──────── 掲載本文 ────────

『吸血鬼ゴケミドロ』終末思想と風刺を絡めた怪奇作、吉田輝雄 [懐かし映画・ドラマ]

『吸血鬼ゴケミドロ』(1968年、松竹)を観ました。宇宙から円盤で地球にやってきた軟体生物のゴケミドロが、不時着したジェット機に取り残された乗客たちを襲撃。さらに人類を次々襲っていくという怪奇映画です。極限状態の乗客たちが本性をさらけ出す人間ドラマであり、かつ反戦映画にもなっています。

60年代の怪奇特撮モノというと、これまでにご紹介した作品では、東宝の怪奇特撮三部作があります。
⇒『美女と液体人間』白川由美と平田昭彦、佐原健二、佐藤充
⇒『電送人間』鶴田浩二、平田昭彦、軍国キャバレーも登場
⇒『妖星ゴラス』池部良、上原謙、白川由美、水野久美、志村喬
それらは、当時の特撮技術であることを差し引いても突っ込みどころがあり、白川由美の下着シーンがお約束になっているなど、娯楽映画としての興趣を強く感じました。
一方、『吸血鬼ゴケミドロ』は、一見荒唐無稽な怪奇娯楽映画のようで、ディテールにリアリティを感じさせる作り方になっています。

監督は東映の佐藤肇という人で、『悪魔くん』や『キャプテンウルトラ』『キイハンター』『特捜最前線』など“テレビ映画”では馴染みの深い方です。
いろいろいきさつがあって、本作は他社(松竹)で作ることになったようです。
松竹が、予告編をYoutubeにアップしています。
『吸血鬼ゴケミドロ』予告編
楳図かずおのマンガ『漂流教室』を連想するようなストーリーです。
終末論を絡めた人間風刺、社会風刺
羽田を飛び立ったジェット機が、まもなくして空とぶ円盤とニアミス。
操縦不可能になり岩山に不時着します。
副操縦士・杉坂(吉田輝雄)は、生存者は自分を含めて9人と確認します。
スチュワーデス・かずみ(佐藤友美)、代議士・真野(北村英三)、後援者の徳安(金子信雄)と法子(楠侑子)夫妻、生物学者・佐賀(高橋昌也)、精神科医・百武(加藤和夫)、自殺志願の青年松宮(山本紀彦)、ベトナム戦争で夫と死別した婦人・ニール(キャシー・ホーラン)……。
杉坂(吉田輝雄)は助けを求めますが、救助隊はやってきません。
焦り始めた生存者が揉め始めます。
そのシーンにかぎらず、劇中一貫して、生存者は一致団結するのではなく、自分だけは……のエゴむき出しで、足を引っ張り合い結局自滅します。
とことん人間の醜さを表現しています。

──────── 抽出資料 ────────

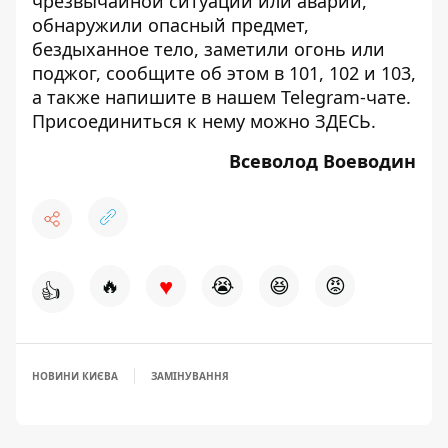
чрезвычайной ситуации или аварии,
обнаружили опасный предмет,
бездыханное тело, заметили огонь или
поджог, сообщите об этом в 101, 102 и 103,
а также напишите в нашем Telegram-чате.
Присоединиться к нему можно
ЗДЕСЬ
.
Всеволод Воеводин
♥
🔥
😭
😆
😡
👍
НОВИНИ КИЄВА
ЗАМІНУВАННЯ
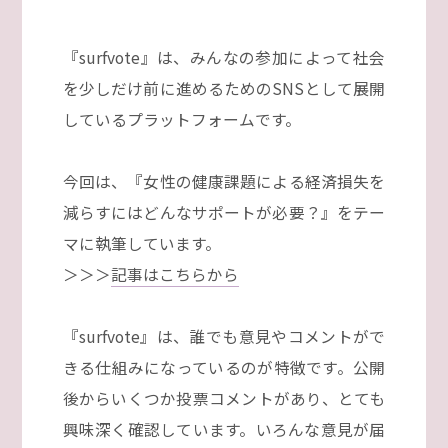
『surfvote』は、みんなの参加によって社会
を少しだけ前に
進めるためのSNSとして展開
しているプラットフォームです。
今回は、『女性の健康課題による経済損失を
減らすにはどんなサポートが必要？』をテー
マに執筆しています。
＞＞＞
記事はこちらから
『surfvote』は、誰でも意見やコメントがで
きる仕組みになっているのが特徴です。公開
後からいくつか投票コメントがあり、とても
興味深く確認しています。いろんな意見が届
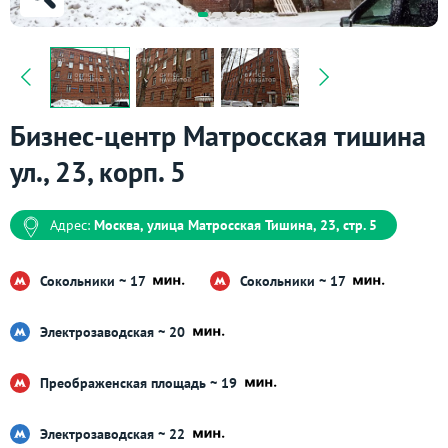
Бизнес-центр Матросская тишина
ул., 23, корп. 5
Адрес:
Москва, улица Матросская Тишина, 23, стр. 5
Сокольники ~ 17
Сокольники ~ 17
Электрозаводская ~ 20
Преображенская площадь ~ 19
Электрозаводская ~ 22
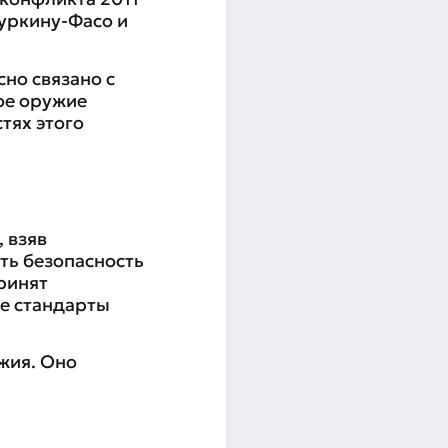
Буркину-Фасо и
но связано с
ое оружие
тях этого
 взяв
ть безопасность
ринят
е стандарты
жия. Оно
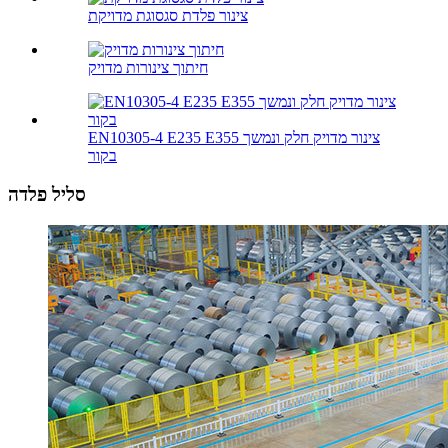
צינור פלדת סגסוגת מדויקת
חיתוך צינורות מדויק
EN10305-4 E235 E355 צינור מדויק חלק ונמשך
בקור
סליל פלדה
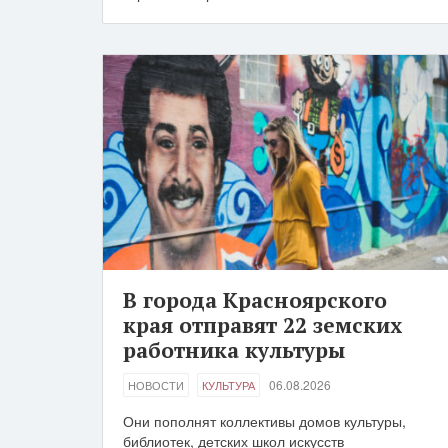
В города Красноярского
края отправят 22 земских
работника культуры
06.08.2026
НОВОСТИ
КУЛЬТУРА
Они пополнят коллективы домов культуры,
библиотек, детских школ искусств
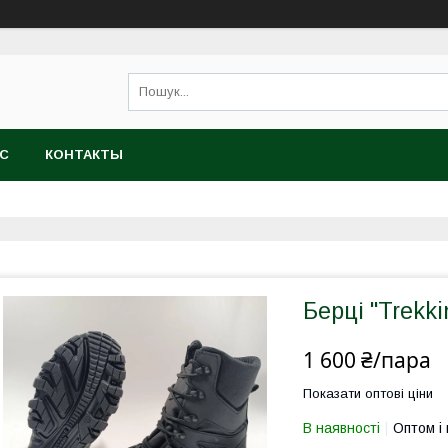
АС
КОНТАКТЫ
Берці "Trekk
1 600 ₴/пара
Показати оптові ціни
В наявності
Оптом і 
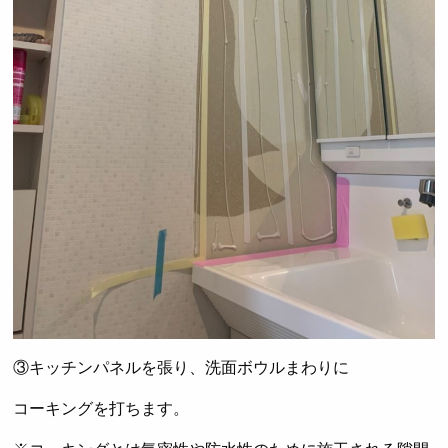
③キッチンパネルを張り、洗面ボウルまわりに
コーキングを打ちます。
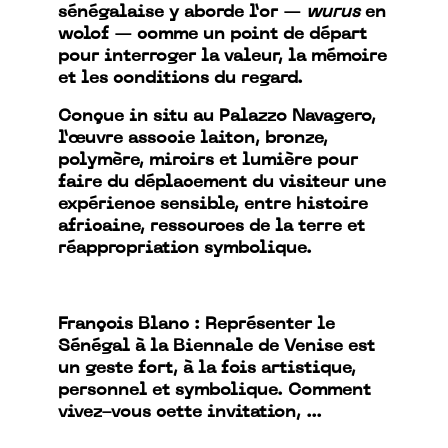
sénégalaise y aborde l’or —
wurus
en
wolof — comme un point de départ
pour interroger la valeur, la mémoire
et les conditions du regard.
Conçue in situ au Palazzo Navagero,
l’œuvre associe laiton, bronze,
polymère, miroirs et lumière pour
faire du déplacement du visiteur une
expérience sensible, entre histoire
africaine, ressources de la terre et
réappropriation symbolique.
François Blanc : Représenter le
Sénégal à la Biennale de Venise est
un geste fort, à la fois artistique,
personnel et symbolique. Comment
vivez-vous cette invitation, ...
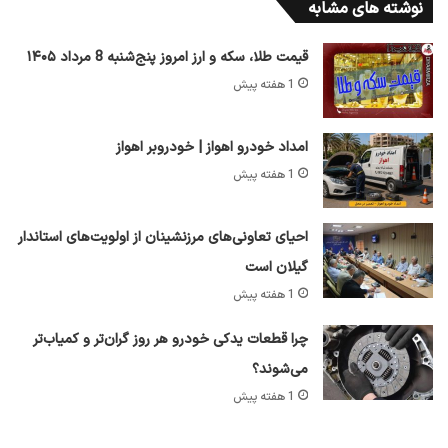
نوشته های مشابه
قیمت طلا، سکه و ارز امروز پنج‌شنبه 8 مرداد ۱۴۰۵
1 هفته پیش
امداد خودرو اهواز | خودروبر اهواز
1 هفته پیش
احیای تعاونی‌های مرزنشینان از اولویت‌های استاندار
گیلان است
1 هفته پیش
چرا قطعات یدکی خودرو هر روز گران‌تر و کمیاب‌تر
می‌شوند؟
1 هفته پیش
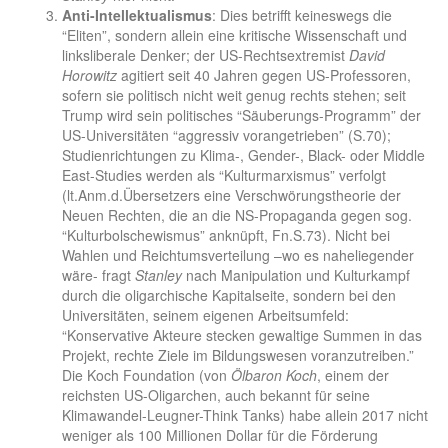
Anti-Intellektualismus
: Dies betrifft keineswegs die
“Eliten”, sondern allein eine kritische Wissenschaft und
linksliberale Denker; der US-Rechtsextremist
David
Horowitz
agitiert seit 40 Jahren gegen US-Professoren,
sofern sie politisch nicht weit genug rechts stehen; seit
Trump wird sein politisches “Säuberungs-Programm” der
US-Universitäten “aggressiv vorangetrieben” (S.70);
Studienrichtungen zu Klima-, Gender-, Black- oder Middle
East-Studies werden als “Kulturmarxismus” verfolgt
(lt.Anm.d.Übersetzers eine Verschwörungstheorie der
Neuen Rechten, die an die NS-Propaganda gegen sog.
“Kulturbolschewismus” anknüpft, Fn.S.73). Nicht bei
Wahlen und Reichtumsverteilung –wo es naheliegender
wäre- fragt
Stanley
nach Manipulation und Kulturkampf
durch die oligarchische Kapitalseite, sondern bei den
Universitäten, seinem eigenen Arbeitsumfeld:
“Konservative Akteure stecken gewaltige Summen in das
Projekt, rechte Ziele im Bildungswesen voranzutreiben.”
Die Koch Foundation (von
Ölbaron Koch
, einem der
reichsten US-Oligarchen, auch bekannt für seine
Klimawandel-Leugner-Think Tanks) habe allein 2017 nicht
weniger als 100 Millionen Dollar für die Förderung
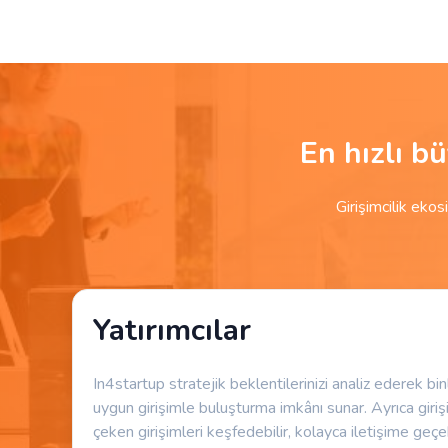
En hızlı b
Girişimcilik ekos
Yatırımcılar
In4startup stratejik beklentilerinizi analiz ederek bi
uygun girişimle buluşturma imkânı sunar. Ayrıca giriş
çeken girişimleri keşfedebilir, kolayca iletişime geçebi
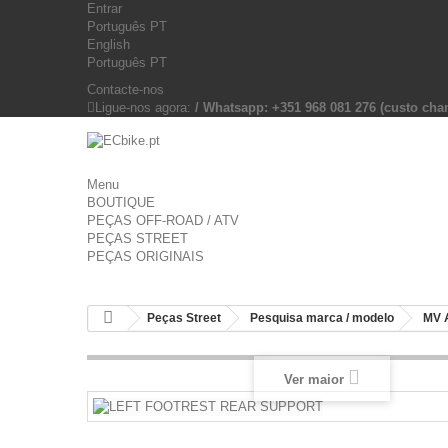
Entrar
Português PT
English
Português PT
Contacte-nos
Ligue-nos agora:
/ Whatsapp: +351 968 081 276 (custo c
Menu
BOUTIQUE
PEÇAS OFF-ROAD / ATV
PEÇAS STREET
PEÇAS ORIGINAIS
Peças Street
Pesquisa marca / modelo
MV 
Ver maior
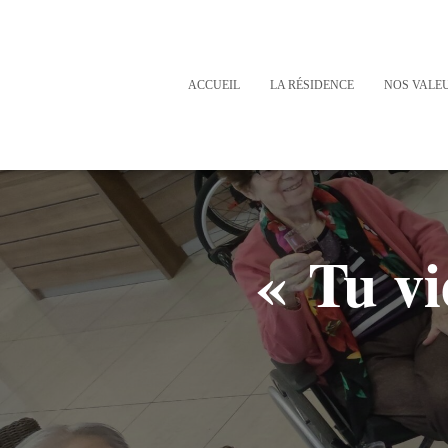
ACCUEIL
LA RÉSIDENCE
NOS VALE
« Tu v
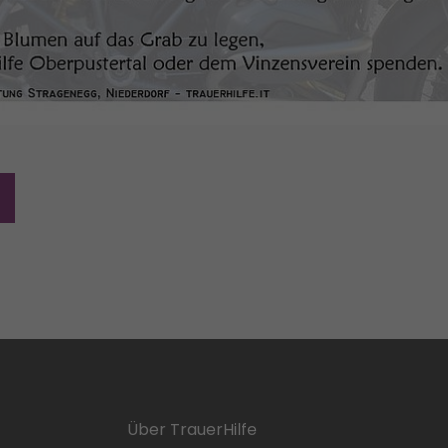
Über TrauerHilfe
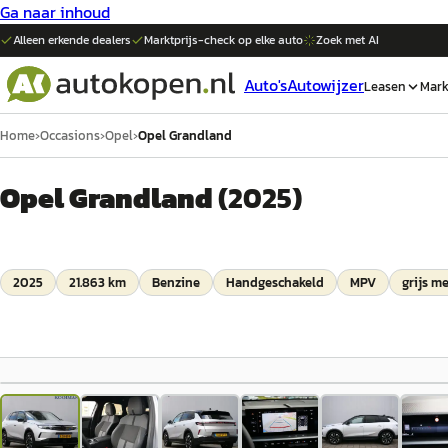
Ga naar inhoud
Alleen erkende dealers
Marktprijs-check op elke
auto
Zoek met AI
Auto's
Autowijzer
Leasen
Mark
Home
›
Occasions
›
Opel
›
Opel Grandland
Opel Grandland
(
2025
)
2025
21.863 km
Benzine
Handgeschakeld
MPV
grijs me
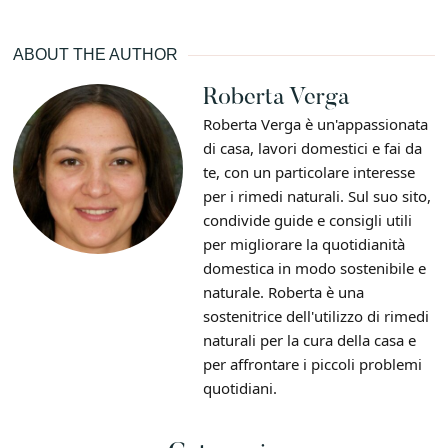
ABOUT THE AUTHOR
Roberta Verga
Roberta Verga è un'appassionata
di casa, lavori domestici e fai da
te, con un particolare interesse
per i rimedi naturali. Sul suo sito,
condivide guide e consigli utili
per migliorare la quotidianità
domestica in modo sostenibile e
naturale. Roberta è una
sostenitrice dell'utilizzo di rimedi
naturali per la cura della casa e
per affrontare i piccoli problemi
quotidiani.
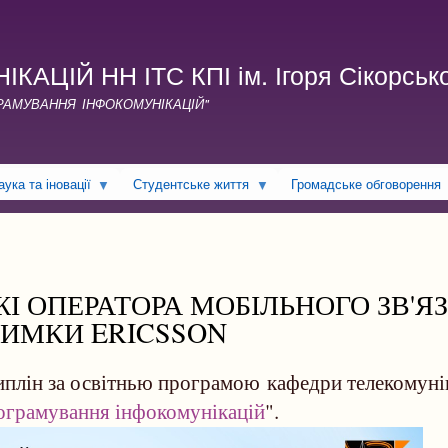
Перейти
до
основного
ЦІЙ НН ІТС КПІ ім. Ігоря Сікорськ
вмісту
ГРАМУВАННЯ ІНФОКОМУНІКАЦІЙ"
аука та іновації
Студентське життя
Громадське обговорення
І ОПЕРАТОРА МОБІЛЬНОГО ЗВ'Я
РИМКИ ERICSSON
иплін за освітнью програмою кафедри телекомуні
рограмування інфокомунікацій
".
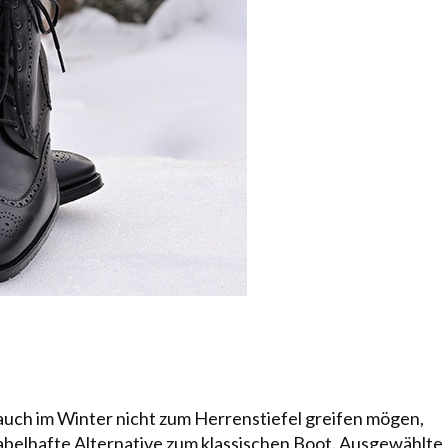
auch im Winter nicht zum Herrenstiefel greifen mögen,
abelhafte Alternative zum klassischen Boot.
Ausgewählte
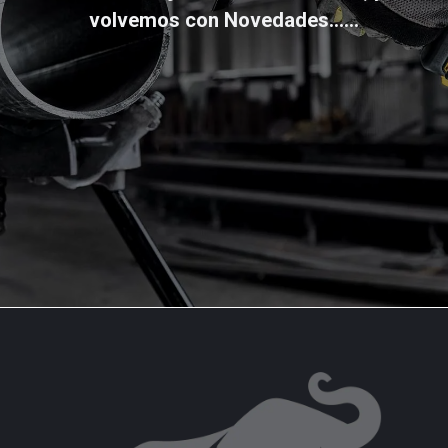
volvemos con Novedades......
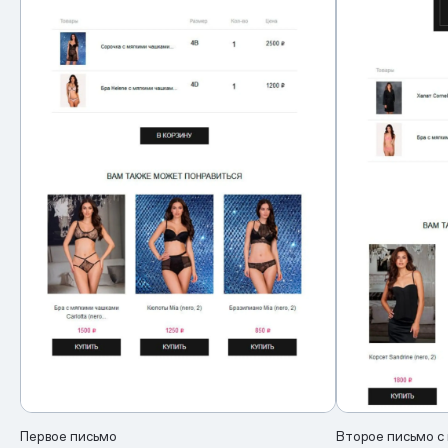
Первое письмо
Второе письмо с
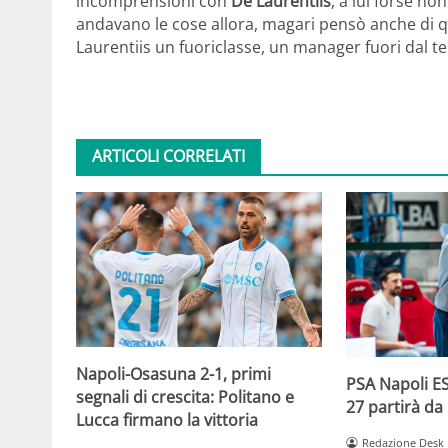
incomprensioni con
De Laurentiis
, a lui forse n
andavano le cose allora, magari pensò anche di qu
Laurentiis un fuoriclasse, un manager fuori dal t
ARTICOLI CORRELATI
Napoli-Osasuna 2-1, primi
PSA Napoli ES
segnali di crescita: Politano e
27 partirà da
Lucca firmano la vittoria
Redazione Desk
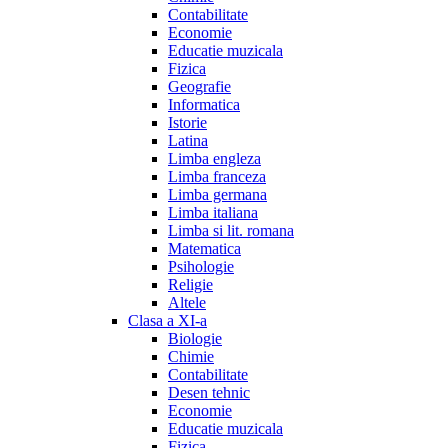
Contabilitate
Economie
Educatie muzicala
Fizica
Geografie
Informatica
Istorie
Latina
Limba engleza
Limba franceza
Limba germana
Limba italiana
Limba si lit. romana
Matematica
Psihologie
Religie
Altele
Clasa a XI-a
Biologie
Chimie
Contabilitate
Desen tehnic
Economie
Educatie muzicala
Fizica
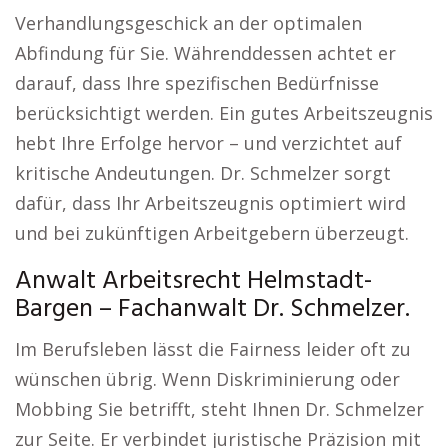
Verhandlungsgeschick an der optimalen
Abfindung für Sie. Währenddessen achtet er
darauf, dass Ihre spezifischen Bedürfnisse
berücksichtigt werden. Ein gutes Arbeitszeugnis
hebt Ihre Erfolge hervor – und verzichtet auf
kritische Andeutungen. Dr. Schmelzer sorgt
dafür, dass Ihr Arbeitszeugnis optimiert wird
und bei zukünftigen Arbeitgebern überzeugt.
Anwalt Arbeitsrecht Helmstadt-
Bargen – Fachanwalt Dr. Schmelzer.
Im Berufsleben lässt die Fairness leider oft zu
wünschen übrig. Wenn Diskriminierung oder
Mobbing Sie betrifft, steht Ihnen Dr. Schmelzer
zur Seite. Er verbindet juristische Präzision mit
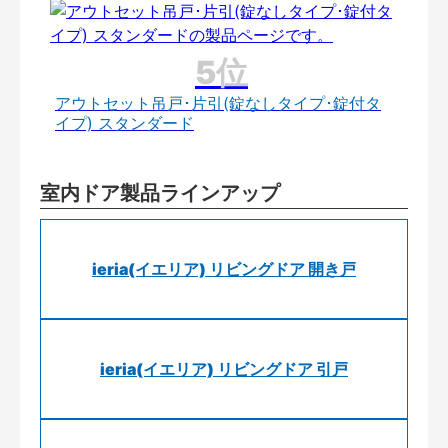
アウトセット吊戸･片引(錠なしタイプ･錠付タ
イプ) スタンダード
室内ドア製品ラインアップ
ieria(イエリア) リビングドア 開き戸
ieria(イエリア) リビングドア 引戸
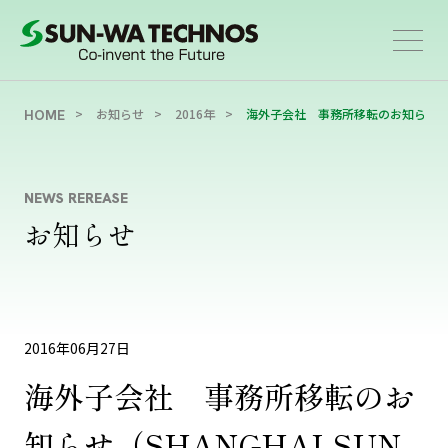
お知らせ
2016年
海外子会社 事務所移転のお知らせ（SHANGHAI
HOME
NEWS REREASE
お知らせ
2016年06月27日
海外子会社 事務所移転のお
知らせ（SHANGHAI SUN-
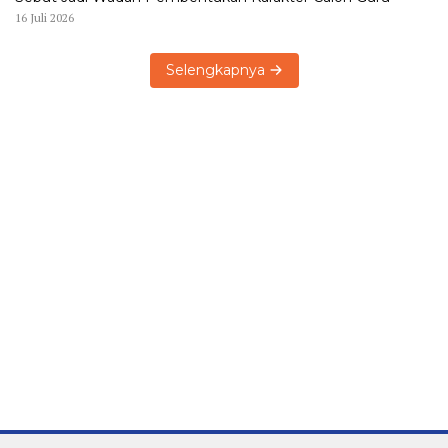
16 Juli 2026
Selengkapnya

────────

作業課題 = 掲載本文によると、筆者は東宝の怪奇特撮三部作に娯楽映画としての興趣を強く感じたという。その理由として本文が挙げている点を1〜3文で説明せよ。

課題への回答 = 当時の特撮技術であることを差し引いても突っ込みどころがあったためである。また、白川由美の下着シーンがお約束になっていることも理由として挙げられている。